## TASK OBJECTIVE
Using the entries below, write out the line with "33. [Netanyahu: A", the line with "38. [Euro 2020: Watch", and every line in between, exactly as each is written.

## DATASET ENTRIES
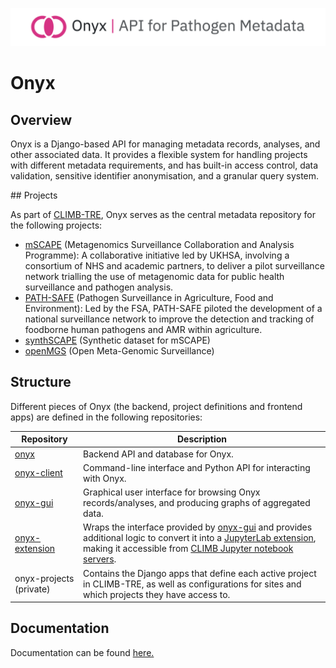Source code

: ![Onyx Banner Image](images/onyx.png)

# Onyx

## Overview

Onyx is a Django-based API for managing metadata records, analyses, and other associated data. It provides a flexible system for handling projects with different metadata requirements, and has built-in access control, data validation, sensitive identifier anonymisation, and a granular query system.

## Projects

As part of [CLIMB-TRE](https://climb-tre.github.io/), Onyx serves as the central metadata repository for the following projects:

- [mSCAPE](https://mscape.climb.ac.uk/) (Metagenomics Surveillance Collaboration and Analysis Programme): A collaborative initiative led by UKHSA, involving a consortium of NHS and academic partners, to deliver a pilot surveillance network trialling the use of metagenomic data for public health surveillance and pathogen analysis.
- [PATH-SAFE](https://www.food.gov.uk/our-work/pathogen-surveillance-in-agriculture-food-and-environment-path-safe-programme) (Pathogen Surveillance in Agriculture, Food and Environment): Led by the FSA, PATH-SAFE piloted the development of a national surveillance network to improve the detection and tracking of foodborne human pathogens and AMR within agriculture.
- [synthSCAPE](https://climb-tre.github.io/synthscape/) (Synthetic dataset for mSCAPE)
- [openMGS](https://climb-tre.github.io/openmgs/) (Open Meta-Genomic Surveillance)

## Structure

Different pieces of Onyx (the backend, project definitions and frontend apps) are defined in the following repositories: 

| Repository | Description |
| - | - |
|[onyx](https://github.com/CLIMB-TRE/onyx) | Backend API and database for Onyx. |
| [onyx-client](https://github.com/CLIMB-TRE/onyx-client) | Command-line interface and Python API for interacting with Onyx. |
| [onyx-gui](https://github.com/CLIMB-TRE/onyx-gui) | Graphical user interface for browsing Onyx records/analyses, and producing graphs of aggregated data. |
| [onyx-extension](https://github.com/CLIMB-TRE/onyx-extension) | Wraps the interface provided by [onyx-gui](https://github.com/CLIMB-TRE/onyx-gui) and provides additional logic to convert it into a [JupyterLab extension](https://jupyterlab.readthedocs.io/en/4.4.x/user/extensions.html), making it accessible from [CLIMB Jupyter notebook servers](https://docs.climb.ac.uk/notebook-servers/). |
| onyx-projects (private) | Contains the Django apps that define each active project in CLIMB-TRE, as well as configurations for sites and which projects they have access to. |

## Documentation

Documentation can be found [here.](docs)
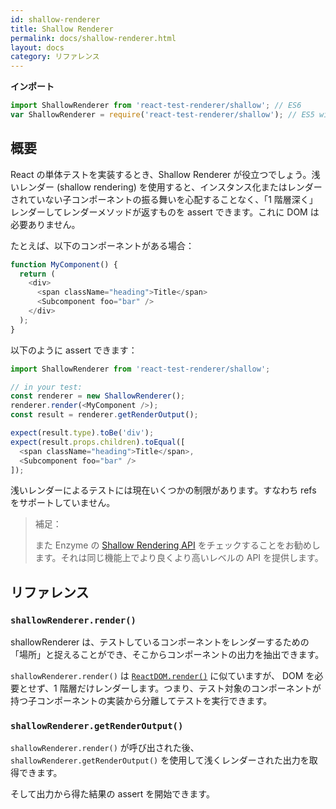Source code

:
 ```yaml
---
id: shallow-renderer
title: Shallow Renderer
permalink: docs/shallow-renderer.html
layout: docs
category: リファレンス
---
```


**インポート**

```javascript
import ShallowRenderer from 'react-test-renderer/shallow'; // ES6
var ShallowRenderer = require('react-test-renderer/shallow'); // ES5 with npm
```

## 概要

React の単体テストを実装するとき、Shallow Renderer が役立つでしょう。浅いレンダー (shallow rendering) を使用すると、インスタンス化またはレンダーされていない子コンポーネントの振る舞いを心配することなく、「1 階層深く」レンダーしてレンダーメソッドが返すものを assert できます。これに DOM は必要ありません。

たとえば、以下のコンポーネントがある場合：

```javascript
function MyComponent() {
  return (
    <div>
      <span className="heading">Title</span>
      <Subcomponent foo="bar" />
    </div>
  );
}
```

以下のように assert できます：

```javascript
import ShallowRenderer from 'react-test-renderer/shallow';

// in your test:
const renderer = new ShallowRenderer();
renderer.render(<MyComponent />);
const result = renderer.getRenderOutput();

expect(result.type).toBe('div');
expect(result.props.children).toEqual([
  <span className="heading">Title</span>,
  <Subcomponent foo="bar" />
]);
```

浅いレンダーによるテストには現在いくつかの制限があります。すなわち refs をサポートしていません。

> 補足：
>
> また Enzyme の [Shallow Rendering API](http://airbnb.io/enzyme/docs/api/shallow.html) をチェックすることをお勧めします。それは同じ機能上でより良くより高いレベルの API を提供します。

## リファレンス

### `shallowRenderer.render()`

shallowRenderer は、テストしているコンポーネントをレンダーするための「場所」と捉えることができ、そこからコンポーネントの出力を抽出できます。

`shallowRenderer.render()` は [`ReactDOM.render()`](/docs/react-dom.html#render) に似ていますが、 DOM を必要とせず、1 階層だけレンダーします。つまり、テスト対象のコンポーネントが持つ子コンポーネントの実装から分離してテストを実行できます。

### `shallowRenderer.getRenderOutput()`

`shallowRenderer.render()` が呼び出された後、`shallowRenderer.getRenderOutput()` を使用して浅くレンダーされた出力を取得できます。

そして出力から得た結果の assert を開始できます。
---
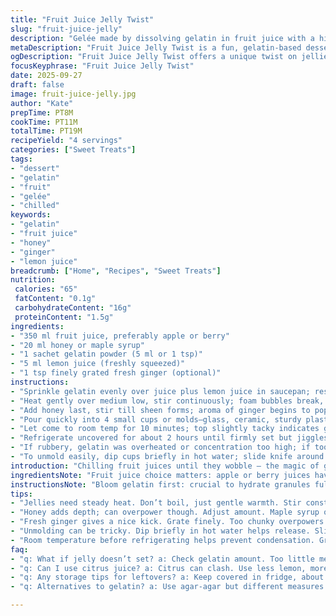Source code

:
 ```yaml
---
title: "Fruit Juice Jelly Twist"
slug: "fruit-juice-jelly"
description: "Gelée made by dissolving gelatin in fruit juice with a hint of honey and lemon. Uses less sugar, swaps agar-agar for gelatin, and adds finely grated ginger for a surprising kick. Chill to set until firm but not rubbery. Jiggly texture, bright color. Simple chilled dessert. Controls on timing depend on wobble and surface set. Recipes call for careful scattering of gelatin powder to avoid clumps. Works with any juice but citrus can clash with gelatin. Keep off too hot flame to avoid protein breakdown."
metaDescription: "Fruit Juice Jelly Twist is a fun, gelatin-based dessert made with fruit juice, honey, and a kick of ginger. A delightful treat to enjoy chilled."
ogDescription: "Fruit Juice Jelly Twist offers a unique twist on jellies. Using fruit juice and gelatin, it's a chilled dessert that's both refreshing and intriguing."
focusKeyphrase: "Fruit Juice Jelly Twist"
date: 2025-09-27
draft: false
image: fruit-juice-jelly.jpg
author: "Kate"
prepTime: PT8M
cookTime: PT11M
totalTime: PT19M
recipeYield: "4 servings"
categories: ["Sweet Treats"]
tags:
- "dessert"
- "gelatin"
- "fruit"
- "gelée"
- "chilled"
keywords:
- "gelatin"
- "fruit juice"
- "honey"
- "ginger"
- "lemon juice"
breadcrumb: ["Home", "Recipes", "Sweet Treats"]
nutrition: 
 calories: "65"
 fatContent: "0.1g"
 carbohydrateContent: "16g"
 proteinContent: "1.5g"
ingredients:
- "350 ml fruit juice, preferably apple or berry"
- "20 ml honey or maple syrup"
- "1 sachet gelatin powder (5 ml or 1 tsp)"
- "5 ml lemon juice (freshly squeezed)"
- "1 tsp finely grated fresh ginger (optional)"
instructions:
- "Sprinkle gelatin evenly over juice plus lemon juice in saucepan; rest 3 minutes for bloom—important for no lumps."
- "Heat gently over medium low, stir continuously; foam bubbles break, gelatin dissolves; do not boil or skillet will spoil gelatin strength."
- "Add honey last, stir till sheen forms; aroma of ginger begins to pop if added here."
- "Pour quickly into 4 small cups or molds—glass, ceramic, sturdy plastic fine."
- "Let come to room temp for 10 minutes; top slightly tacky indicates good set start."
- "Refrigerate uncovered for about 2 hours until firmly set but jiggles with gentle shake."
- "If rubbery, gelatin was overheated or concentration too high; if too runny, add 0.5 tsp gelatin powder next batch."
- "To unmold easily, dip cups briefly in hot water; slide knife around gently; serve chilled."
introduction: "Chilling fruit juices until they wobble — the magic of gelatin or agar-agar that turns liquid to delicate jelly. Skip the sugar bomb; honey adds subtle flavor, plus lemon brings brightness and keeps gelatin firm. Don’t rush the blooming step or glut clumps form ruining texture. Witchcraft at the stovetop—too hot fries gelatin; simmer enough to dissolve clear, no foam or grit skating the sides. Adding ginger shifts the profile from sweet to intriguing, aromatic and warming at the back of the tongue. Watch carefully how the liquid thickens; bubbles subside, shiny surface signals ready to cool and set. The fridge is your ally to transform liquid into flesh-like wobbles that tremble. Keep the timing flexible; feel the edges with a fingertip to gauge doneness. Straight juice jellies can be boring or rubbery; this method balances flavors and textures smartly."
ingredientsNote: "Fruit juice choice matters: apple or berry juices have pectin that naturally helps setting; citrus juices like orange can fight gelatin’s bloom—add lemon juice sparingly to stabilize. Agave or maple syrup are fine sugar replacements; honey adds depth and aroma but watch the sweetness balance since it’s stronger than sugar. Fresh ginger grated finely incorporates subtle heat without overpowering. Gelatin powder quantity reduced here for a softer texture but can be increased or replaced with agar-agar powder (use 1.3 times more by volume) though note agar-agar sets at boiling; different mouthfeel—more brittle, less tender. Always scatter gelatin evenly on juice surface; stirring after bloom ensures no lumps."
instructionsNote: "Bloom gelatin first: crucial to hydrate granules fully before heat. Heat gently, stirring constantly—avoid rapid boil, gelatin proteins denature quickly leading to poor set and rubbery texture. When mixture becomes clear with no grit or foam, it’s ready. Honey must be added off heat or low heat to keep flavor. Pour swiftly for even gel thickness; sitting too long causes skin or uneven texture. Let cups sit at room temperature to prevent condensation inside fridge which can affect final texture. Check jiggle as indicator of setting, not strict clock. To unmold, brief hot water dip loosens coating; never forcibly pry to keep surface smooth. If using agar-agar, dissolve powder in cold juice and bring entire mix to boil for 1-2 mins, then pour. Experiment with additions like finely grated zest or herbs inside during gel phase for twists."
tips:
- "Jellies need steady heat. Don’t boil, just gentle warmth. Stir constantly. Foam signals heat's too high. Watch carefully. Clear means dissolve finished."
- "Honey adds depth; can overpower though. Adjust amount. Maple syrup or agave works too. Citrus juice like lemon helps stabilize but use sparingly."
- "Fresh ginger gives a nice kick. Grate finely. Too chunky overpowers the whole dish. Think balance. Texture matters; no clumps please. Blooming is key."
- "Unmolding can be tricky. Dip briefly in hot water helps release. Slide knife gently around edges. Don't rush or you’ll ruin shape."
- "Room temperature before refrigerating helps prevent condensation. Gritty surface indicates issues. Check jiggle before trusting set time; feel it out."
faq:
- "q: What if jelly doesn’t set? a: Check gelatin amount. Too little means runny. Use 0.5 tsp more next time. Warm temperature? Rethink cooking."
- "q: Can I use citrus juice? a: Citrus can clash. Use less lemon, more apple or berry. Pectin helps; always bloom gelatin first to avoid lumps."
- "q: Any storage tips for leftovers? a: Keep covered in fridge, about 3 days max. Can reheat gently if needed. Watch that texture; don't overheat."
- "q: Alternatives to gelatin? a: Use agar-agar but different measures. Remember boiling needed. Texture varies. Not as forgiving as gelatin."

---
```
--
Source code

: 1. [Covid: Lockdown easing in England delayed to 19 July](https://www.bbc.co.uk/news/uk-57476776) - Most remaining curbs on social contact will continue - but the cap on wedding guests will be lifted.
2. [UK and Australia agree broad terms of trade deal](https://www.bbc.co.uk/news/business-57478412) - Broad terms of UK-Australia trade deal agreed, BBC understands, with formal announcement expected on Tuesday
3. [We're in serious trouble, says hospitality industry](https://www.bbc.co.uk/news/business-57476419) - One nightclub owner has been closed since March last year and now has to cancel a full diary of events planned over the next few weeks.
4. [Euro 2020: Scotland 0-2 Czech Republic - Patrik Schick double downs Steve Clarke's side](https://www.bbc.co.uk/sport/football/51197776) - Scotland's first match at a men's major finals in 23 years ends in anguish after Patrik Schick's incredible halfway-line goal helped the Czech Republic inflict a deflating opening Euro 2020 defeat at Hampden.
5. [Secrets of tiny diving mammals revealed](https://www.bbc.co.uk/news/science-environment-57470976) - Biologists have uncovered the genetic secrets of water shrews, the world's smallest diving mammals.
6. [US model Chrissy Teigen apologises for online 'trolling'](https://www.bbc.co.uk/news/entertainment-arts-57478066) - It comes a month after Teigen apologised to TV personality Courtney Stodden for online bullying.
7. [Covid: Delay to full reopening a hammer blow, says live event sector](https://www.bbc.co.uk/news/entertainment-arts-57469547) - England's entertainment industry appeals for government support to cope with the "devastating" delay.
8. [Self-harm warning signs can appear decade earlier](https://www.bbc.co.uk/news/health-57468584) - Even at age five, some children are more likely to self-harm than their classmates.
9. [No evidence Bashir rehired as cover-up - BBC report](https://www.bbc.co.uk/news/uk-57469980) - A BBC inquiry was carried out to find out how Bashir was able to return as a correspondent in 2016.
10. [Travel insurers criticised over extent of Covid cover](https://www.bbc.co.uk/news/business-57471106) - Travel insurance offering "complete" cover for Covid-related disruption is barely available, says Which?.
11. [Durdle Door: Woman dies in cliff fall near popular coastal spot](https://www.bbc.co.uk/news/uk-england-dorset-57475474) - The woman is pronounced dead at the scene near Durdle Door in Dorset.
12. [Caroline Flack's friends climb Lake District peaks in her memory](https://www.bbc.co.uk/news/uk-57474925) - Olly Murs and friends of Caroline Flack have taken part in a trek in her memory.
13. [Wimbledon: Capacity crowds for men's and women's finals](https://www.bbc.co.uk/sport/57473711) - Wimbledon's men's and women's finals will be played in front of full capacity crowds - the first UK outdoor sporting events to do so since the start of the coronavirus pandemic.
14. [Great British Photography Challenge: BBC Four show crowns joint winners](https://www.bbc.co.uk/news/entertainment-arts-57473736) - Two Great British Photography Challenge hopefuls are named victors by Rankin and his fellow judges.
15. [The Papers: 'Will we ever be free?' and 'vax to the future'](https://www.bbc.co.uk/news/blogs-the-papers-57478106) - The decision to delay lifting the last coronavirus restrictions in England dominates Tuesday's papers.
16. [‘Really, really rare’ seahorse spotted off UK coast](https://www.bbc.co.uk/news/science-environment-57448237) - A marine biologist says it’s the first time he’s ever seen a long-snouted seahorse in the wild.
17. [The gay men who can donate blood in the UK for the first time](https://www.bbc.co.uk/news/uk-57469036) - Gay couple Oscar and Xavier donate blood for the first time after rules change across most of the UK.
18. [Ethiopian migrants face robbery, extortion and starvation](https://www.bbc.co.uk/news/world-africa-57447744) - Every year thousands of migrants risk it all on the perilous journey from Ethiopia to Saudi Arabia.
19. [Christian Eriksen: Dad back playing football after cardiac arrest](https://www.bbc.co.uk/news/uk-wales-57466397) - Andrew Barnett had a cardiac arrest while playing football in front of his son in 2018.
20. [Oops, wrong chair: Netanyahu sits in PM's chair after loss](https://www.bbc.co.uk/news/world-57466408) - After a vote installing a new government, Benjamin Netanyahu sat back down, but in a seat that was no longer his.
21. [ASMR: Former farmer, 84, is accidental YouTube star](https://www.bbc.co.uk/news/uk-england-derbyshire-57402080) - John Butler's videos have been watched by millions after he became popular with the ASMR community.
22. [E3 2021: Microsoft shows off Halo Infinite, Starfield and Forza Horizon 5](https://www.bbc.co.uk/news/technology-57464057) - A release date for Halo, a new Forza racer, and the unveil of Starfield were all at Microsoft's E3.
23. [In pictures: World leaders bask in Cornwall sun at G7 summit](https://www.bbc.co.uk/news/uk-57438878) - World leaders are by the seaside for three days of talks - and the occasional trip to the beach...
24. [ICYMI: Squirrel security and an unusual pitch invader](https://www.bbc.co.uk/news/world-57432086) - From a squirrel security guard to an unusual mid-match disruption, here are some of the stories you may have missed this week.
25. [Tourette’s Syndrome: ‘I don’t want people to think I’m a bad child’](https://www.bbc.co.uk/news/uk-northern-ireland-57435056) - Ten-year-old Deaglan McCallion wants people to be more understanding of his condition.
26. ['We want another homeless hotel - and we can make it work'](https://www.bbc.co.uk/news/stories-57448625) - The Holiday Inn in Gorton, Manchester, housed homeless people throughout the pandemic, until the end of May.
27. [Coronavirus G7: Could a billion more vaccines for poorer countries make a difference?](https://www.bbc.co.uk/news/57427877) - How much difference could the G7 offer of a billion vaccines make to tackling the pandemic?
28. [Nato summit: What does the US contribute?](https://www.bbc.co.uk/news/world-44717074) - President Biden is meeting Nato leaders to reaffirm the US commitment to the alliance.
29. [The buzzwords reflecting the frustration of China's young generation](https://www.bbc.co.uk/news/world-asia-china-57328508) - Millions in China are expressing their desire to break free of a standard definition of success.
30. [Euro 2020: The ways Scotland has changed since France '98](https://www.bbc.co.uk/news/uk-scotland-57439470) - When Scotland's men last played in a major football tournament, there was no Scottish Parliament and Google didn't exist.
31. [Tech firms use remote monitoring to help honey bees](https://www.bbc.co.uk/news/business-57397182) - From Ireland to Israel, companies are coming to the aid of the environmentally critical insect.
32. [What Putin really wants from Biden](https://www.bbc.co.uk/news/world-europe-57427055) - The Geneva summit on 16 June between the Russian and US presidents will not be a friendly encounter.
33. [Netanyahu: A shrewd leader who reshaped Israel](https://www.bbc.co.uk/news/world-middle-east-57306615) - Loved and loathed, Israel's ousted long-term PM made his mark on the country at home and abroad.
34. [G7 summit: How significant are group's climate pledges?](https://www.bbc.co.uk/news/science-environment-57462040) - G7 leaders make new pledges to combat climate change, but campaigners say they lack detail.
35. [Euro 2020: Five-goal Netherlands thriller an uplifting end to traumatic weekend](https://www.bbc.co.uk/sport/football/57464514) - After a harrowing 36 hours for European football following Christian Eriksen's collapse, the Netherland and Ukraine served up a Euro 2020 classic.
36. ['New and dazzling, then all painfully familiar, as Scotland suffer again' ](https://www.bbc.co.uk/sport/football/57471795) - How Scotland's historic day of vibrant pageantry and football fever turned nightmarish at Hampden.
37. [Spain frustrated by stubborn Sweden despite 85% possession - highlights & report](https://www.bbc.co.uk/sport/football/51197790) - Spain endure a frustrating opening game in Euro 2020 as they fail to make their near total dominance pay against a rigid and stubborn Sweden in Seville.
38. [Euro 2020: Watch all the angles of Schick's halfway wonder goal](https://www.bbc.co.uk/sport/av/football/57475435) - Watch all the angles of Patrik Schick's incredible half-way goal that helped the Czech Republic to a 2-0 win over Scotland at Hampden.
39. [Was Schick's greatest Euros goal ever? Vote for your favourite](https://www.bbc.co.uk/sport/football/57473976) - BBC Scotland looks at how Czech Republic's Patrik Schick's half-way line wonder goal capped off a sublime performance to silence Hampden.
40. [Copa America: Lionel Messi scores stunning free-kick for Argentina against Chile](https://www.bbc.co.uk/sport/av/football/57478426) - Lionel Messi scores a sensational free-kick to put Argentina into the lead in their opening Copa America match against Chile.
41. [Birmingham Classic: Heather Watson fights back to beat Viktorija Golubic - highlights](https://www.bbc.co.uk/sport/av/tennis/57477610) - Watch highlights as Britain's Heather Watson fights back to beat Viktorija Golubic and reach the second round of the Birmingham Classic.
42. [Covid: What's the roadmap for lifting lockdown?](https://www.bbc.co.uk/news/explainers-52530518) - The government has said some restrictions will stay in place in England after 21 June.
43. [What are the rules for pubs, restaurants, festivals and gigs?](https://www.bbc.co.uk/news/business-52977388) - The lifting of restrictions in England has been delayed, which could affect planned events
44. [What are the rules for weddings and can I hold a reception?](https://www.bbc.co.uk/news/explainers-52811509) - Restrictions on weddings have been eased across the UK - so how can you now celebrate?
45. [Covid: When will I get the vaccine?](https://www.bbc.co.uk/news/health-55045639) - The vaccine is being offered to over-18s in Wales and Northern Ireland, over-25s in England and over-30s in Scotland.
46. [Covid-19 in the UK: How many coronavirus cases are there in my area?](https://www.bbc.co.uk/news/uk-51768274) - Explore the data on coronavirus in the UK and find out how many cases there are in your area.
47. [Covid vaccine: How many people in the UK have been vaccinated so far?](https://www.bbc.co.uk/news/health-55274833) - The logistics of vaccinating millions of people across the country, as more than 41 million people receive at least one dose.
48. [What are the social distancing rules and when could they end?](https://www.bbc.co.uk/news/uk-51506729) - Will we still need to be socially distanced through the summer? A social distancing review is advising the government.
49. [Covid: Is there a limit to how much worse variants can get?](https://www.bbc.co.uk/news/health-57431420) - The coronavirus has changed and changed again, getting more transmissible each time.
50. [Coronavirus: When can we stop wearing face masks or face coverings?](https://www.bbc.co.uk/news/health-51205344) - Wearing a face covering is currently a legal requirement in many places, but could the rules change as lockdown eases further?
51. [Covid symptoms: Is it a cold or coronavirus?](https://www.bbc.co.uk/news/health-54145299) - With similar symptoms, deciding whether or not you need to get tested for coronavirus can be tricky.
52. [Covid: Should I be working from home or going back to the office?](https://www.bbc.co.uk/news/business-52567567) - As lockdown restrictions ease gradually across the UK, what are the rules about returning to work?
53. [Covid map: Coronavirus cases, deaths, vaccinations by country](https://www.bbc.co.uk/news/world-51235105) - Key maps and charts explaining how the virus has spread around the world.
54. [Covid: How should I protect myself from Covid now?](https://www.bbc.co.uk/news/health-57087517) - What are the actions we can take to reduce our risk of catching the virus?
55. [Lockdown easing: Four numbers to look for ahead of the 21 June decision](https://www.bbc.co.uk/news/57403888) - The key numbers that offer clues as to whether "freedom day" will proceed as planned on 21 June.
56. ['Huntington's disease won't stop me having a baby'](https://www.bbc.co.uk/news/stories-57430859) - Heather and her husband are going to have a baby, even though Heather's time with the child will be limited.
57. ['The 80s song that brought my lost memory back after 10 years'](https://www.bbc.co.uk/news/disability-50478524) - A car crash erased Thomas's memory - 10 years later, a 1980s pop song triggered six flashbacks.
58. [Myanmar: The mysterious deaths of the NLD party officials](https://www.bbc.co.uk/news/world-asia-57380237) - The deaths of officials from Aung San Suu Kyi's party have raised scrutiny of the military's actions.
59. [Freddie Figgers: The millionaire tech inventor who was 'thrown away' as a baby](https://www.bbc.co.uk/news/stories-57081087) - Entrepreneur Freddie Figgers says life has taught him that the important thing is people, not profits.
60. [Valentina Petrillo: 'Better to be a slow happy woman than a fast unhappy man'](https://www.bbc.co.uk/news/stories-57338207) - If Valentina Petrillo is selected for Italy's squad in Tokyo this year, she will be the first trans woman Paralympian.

## EXERCISE OUTPUT
33. [Netanyahu: A shrewd leader who reshaped Israel](https://www.bbc.co.uk/news/world-middle-east-57306615) - Loved and loathed, Israel's ousted long-term PM made his mark on the country at home and abroad.
34. [G7 summit: How significant are group's climate pledges?](https://www.bbc.co.uk/news/science-environment-57462040) - G7 leaders make new pledges to combat climate change, but campaigners say they lack detail.
35. [Euro 2020: Five-goal Netherlands thriller an uplifting end to traumatic weekend](https://www.bbc.co.uk/sport/football/57464514) - After a harrowing 36 hours for European football following Christian Eriksen's collapse, the Netherland and Ukraine served up a Euro 2020 classic.
36. ['New and dazzling, then all painfully familiar, as Scotland suffer again' ](https://www.bbc.co.uk/sport/football/57471795) - How Scotland's historic day of vibrant pageantry and football fever turned nightmarish at Hampden.
37. [Spain frustrated by stubborn Sweden despite 85% possession - highlights & report](https://www.bbc.co.uk/sport/football/51197790) - Spain endure a frustrating opening game in Euro 2020 as they fail to make their near total dominance pay against a rigid and stubborn Sweden in Seville.
38. [Euro 2020: Watch all the angles of Schick's halfway wonder goal](https://www.bbc.co.uk/sport/av/football/57475435) - Watch all the angles of Patrik Schick's incredible half-way goal that helped the Czech Republic to a 2-0 win over Scotland at Hampden.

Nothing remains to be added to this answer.